**Your objective**
Please translate this sentence from the excerpt on reward hacking and DPO below into Spanish: "In 2024, DPO largely replaced PPO for general use cases."
━━━━━ Document extract
Why do we need ref_model? Without it, the model finds “Reward Hacks”.

Reward Hack: If the RM likes the word “Excellent”, the model outputs “Excellent “ 1000 times.
KL Penalty: Divergence metric. $D_{KL}(\pi_{new} || \pi_{ref})$.
- Subtract this from the Reward.
- Forces the model to stay close to the SFT model (grammatically correct English).

5. DPO (Direct Preference Optimization)

In 2024, DPO largely replaced PPO for general use cases. Rafailov et al. showed you can optimize the policy directly from the preference data, skipping the explicit Reward Model training phase.

5.1. Why DPO Wins in Ops

Memory: Only need 2 models (Policy + Ref) instead of 4.
Stability: It is a classification loss (Cross Entropy), not RL. No unstable gradients.
Simplicity: It’s just model.fit().
━━━━━━━━━━
━━━━━ Data under study
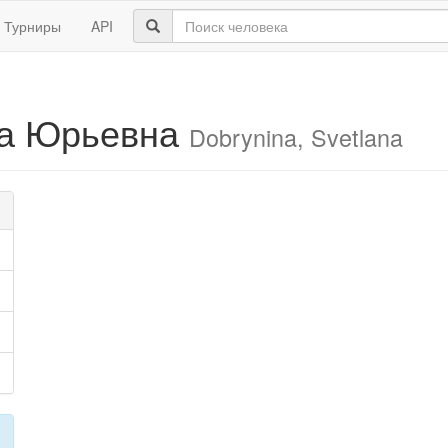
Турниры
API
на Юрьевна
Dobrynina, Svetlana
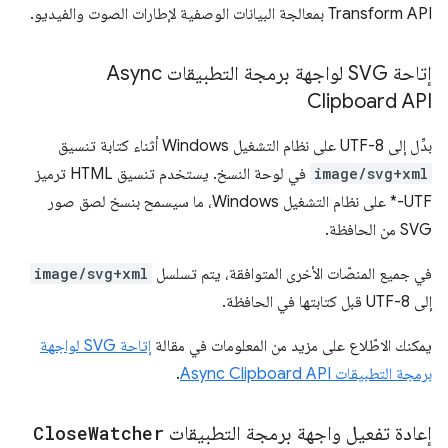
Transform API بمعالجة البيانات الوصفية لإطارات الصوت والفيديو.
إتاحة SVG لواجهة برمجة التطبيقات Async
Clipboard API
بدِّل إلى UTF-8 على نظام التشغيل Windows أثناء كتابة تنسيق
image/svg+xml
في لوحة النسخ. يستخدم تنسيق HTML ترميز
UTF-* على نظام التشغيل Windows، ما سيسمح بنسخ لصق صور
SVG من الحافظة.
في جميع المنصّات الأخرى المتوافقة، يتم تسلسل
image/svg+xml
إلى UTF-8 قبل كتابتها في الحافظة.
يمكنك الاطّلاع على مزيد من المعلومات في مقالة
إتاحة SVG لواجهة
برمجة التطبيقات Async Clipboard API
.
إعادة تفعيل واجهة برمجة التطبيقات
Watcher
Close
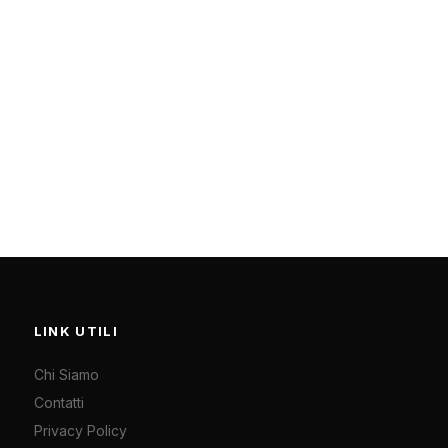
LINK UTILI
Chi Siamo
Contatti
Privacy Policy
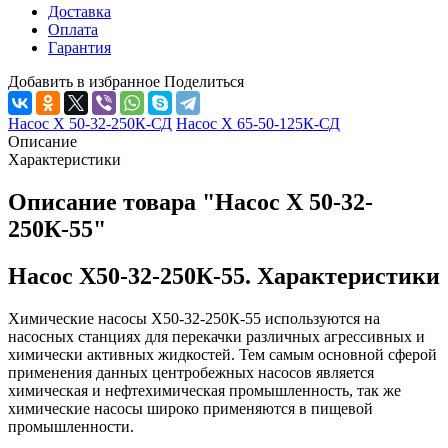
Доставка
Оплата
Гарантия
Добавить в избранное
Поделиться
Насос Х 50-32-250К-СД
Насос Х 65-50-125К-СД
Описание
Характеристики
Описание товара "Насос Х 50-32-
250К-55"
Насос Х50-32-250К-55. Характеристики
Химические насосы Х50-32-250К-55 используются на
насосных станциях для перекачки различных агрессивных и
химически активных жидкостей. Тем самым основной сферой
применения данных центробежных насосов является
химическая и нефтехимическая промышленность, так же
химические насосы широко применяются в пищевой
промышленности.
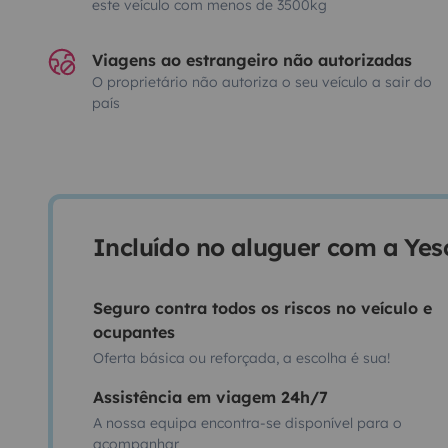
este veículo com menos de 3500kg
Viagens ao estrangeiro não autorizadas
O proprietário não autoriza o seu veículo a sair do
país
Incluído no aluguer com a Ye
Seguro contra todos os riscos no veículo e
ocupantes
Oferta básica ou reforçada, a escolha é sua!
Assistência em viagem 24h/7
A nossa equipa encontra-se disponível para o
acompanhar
━━━━━━━━━━
━━━━━ Data under study
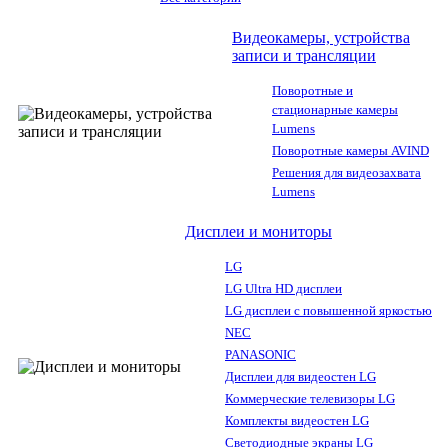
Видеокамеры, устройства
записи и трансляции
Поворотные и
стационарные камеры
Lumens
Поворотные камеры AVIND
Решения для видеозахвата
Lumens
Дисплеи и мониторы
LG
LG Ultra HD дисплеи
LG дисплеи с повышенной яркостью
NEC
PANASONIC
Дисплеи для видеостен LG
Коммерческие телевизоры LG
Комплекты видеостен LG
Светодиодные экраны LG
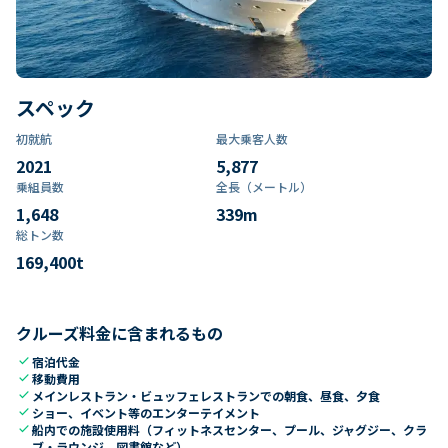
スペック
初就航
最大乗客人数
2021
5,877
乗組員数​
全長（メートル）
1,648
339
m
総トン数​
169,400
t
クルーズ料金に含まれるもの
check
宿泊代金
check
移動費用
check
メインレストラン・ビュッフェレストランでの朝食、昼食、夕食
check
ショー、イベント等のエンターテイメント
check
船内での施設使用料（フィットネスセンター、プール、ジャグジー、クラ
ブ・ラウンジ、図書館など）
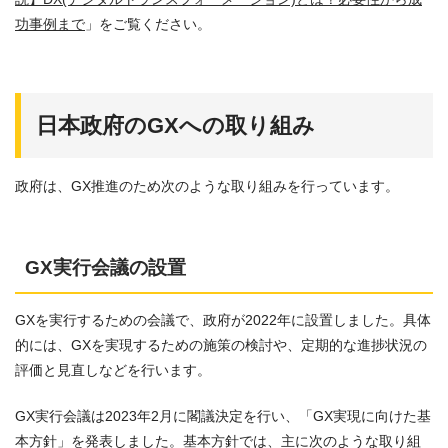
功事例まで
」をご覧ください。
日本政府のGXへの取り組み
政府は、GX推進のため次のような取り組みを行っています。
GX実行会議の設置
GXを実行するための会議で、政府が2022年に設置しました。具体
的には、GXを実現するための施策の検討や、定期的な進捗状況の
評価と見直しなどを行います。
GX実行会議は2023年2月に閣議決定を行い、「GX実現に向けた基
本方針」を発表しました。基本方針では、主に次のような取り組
━━━━━━━━━━
**Task response**
En 2024, DPO reemplazó en gran medida a PPO para casos de uso generales.